Much more my own speed—quite literally—is The Super Slow Exercise Guild. Its goal, in addition to promoting really, really slow exercise, is "to express our collective disdain and intolerance for philosophies and practices such as:

  • Iso Kinetics
  • Plyometrics
  • Work Hardening
  • Specificity Training
  • Aerobics (with specific exceptions)
  • Cross-Training

What about eating algae?

Not all health advice is for people who want to be especially healthy. Sometimes it takes effort just to stay alive. At Workplace Safety and Health anyone who works near power lines should read the cautionary tale of a construction worker "electrocuted while guiding the placement of a structural steel column which came in bontact with a high voltage overhead line." Anyone who just wants a chuckle should see the charming illustration that accompanies this story. And what if you have a really unhealthy job that involves, say, inhaling formaldehyde? Here's a helpful hint: "Down-draft ventilation is considered the preferred method of ventilation in morgues."

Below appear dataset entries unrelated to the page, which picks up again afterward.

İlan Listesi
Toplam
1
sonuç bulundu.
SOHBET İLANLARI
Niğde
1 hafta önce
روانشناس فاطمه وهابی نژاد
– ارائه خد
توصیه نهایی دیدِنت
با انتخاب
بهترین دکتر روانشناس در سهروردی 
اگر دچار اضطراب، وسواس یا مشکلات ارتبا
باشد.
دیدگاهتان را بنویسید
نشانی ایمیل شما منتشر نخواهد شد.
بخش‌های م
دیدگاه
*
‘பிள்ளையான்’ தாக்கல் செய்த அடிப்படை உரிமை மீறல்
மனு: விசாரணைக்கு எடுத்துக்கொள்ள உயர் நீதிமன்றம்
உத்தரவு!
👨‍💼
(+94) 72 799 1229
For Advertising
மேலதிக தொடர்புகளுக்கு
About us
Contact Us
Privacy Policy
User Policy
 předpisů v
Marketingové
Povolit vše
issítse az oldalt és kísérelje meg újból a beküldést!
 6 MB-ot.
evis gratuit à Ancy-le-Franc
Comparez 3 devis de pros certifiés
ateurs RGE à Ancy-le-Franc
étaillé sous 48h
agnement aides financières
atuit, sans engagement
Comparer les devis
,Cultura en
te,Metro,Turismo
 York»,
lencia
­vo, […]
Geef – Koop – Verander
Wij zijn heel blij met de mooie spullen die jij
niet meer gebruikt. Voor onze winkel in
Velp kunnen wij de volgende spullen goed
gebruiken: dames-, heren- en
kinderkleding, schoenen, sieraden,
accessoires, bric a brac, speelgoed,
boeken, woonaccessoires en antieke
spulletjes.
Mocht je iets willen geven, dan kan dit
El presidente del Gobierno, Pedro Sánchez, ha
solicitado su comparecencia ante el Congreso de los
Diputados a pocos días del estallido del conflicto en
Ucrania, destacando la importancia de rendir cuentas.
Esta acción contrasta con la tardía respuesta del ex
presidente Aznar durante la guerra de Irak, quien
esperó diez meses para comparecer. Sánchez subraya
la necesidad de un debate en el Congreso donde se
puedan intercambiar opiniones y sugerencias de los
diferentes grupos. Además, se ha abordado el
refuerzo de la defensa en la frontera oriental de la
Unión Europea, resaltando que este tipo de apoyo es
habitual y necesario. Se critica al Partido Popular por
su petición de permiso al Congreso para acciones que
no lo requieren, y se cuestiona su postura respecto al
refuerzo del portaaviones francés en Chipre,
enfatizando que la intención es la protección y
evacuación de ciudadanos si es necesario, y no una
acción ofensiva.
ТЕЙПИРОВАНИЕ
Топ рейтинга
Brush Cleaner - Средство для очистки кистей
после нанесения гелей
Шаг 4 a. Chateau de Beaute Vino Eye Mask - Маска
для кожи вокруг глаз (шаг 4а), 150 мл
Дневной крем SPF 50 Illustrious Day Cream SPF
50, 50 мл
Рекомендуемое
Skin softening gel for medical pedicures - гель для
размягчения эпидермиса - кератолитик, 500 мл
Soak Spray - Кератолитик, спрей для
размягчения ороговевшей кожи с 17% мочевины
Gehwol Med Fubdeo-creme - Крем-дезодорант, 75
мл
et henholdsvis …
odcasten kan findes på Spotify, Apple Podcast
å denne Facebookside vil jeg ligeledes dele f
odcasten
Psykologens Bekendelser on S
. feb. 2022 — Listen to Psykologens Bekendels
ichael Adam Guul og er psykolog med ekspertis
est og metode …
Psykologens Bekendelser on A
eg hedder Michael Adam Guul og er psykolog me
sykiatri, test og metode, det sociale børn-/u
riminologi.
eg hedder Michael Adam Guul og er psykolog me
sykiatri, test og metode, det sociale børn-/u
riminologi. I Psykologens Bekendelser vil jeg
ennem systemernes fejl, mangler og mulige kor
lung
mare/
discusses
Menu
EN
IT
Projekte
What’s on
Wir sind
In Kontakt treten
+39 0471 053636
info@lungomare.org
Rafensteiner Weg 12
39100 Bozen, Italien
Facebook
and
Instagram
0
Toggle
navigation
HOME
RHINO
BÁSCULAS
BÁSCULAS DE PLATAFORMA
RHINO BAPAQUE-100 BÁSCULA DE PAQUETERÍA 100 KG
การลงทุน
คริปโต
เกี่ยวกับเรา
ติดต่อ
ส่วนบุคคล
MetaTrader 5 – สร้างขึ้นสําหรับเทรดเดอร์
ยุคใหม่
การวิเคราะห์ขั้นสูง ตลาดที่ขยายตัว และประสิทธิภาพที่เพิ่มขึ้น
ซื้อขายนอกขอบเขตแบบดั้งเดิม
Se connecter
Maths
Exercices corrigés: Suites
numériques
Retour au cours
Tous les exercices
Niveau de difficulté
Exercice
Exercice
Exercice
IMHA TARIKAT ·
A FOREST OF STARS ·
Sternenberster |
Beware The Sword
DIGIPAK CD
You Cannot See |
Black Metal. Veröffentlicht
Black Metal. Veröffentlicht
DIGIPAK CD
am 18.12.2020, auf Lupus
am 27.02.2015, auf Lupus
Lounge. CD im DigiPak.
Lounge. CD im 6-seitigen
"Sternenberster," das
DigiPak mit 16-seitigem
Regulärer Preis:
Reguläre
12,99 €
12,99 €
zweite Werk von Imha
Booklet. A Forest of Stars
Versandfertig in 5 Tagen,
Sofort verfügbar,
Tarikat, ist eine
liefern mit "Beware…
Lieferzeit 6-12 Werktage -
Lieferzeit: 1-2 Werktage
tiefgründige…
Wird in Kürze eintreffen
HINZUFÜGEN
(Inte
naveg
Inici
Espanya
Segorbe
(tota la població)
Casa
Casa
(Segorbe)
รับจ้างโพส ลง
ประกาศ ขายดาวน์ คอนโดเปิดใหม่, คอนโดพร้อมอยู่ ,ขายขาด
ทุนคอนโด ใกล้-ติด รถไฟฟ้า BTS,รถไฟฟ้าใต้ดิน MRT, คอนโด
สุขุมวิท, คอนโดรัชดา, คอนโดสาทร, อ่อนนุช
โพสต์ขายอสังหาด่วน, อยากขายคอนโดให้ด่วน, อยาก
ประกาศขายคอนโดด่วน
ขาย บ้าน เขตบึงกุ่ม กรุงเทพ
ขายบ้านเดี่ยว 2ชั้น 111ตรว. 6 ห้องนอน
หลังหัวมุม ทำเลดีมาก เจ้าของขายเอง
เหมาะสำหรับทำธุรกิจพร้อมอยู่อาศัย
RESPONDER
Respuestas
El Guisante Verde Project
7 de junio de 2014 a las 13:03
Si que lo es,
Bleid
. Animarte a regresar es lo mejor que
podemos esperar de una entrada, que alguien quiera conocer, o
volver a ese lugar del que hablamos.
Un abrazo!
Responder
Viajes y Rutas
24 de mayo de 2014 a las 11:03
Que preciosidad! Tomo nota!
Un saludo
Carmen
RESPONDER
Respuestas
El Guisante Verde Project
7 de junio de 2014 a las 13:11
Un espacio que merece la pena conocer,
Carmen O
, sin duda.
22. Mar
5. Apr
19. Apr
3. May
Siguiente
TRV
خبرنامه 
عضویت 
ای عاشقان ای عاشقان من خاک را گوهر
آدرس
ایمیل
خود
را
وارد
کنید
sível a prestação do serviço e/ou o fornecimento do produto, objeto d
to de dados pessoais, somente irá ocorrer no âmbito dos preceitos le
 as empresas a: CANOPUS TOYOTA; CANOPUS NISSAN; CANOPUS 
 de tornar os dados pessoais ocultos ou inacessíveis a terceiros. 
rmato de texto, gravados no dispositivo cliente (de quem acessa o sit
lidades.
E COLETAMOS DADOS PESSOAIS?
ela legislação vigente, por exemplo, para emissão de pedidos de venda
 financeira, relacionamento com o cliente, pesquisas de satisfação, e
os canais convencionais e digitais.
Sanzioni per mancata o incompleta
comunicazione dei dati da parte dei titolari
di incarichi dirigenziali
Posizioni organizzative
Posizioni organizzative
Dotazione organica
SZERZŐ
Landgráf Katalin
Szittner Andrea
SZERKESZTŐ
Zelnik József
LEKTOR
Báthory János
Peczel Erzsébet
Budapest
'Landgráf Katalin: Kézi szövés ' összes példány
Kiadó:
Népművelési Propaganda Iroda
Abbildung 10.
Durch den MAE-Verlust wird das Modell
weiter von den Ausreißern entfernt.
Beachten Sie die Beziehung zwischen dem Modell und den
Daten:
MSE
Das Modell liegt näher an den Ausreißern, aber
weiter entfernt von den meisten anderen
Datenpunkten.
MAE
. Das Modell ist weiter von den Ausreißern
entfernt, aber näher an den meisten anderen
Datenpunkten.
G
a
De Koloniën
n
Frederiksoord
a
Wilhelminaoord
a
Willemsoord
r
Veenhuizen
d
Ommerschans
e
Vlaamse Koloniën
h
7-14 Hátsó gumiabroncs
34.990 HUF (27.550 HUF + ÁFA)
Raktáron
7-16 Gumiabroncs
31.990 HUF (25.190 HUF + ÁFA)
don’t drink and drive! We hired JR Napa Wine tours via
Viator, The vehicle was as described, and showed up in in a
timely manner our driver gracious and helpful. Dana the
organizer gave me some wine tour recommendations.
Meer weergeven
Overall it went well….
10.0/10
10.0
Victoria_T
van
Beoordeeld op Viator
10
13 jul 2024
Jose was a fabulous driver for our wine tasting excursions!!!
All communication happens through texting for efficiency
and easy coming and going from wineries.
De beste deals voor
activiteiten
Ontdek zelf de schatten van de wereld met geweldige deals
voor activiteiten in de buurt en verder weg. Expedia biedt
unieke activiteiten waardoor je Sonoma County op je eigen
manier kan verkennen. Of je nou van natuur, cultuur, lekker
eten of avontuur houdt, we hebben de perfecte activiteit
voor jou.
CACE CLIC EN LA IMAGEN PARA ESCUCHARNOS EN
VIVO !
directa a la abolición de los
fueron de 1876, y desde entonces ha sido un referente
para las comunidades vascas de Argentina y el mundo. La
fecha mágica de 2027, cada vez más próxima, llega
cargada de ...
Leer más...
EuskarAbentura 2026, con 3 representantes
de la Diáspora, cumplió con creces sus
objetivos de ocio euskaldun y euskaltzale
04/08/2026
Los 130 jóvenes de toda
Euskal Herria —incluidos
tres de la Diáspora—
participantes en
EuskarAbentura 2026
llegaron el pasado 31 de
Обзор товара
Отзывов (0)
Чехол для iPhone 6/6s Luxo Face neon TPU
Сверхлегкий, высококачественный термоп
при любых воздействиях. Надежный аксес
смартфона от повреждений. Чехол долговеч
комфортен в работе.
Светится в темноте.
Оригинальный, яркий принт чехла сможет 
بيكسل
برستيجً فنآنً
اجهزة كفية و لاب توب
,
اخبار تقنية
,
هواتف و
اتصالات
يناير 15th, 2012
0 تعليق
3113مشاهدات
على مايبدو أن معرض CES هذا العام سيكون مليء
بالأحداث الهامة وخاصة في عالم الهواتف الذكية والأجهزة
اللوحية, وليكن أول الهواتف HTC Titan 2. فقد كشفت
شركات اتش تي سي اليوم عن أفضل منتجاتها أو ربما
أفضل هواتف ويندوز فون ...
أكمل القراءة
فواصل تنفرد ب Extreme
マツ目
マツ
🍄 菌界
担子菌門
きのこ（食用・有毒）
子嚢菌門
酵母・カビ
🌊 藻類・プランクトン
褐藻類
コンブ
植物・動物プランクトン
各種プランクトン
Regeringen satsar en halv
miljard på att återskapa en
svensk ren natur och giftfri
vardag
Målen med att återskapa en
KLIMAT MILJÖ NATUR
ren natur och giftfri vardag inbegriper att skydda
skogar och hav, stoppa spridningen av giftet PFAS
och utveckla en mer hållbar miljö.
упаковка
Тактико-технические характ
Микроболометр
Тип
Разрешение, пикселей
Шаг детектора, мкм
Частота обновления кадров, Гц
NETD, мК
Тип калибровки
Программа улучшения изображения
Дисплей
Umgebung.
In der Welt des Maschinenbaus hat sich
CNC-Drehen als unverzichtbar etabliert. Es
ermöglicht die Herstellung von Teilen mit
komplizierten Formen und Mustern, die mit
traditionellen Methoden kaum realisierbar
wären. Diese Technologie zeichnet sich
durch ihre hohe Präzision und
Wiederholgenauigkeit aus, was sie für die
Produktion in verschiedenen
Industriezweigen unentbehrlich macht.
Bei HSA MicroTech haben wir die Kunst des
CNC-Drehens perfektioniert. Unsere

There is even a Web site designed for medical emergencies. When Seconds Count has an eleven-step action plan for treating someone who has stopped breathing. Step One: "Tap victim's shoulder and call out name. Ask victim, 'Are you okay?'" Of course if you haven't already done at least that much in the six minutes it takes to download this site, you might as well start reading up on the preferred ventilation methods for morgues.

But all of this is for amateurs. Folks who do health for a living have their own Web sites. At Kaiser Permanente's Fremont Medical Center doctors and nurses can test their medical knowledge on fun quizzes with questions like, "What is a characteristic of allergic but not bacterial conjunctivitis? Itching; crusting; sticky discharge."

Then there's The Interactive Patient, a sad sack with aches and pains whom med students (or any slob, really) get to diagnose based on questioning, physical examination, and lab work. As an "I'm-not-a-doctor-but-I-play-one-on-the-Internet" game, The Interactive Patient is actually kind of fun. But the idea that real doctors are being trained on the Web is somewhat frightening. If your physician ever tries to prescribe algae, start running. And I don't mean for the exercise.

DANIEL RADOSH is a New York-based freelance writer who is a frequent contributor to the New York Press, Details, the New York Times Magazine and The Transom.